Exercise prompt: Omit every image, and transcribe the remaining entries exactly as given.

Given records:
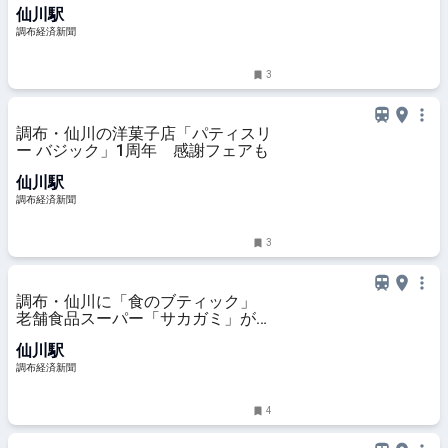
仙川駅
調布経済新聞
3
調布・仙川の洋菓子店「パティスリ
ー バジック」1周年 感謝フェアも
仙川駅
調布経済新聞
3
調布・仙川に「食のブティック」
老舗食品スーパー「サカガミ」が新
業態
仙川駅
調布経済新聞
4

Output of the task:
仙川駅
調布経済新聞
3
調布・仙川の洋菓子店「パティスリ
ー バジック」1周年 感謝フェアも
仙川駅
調布経済新聞
3
調布・仙川に「食のブティック」
老舗食品スーパー「サカガミ」が新
業態
仙川駅
調布経済新聞
4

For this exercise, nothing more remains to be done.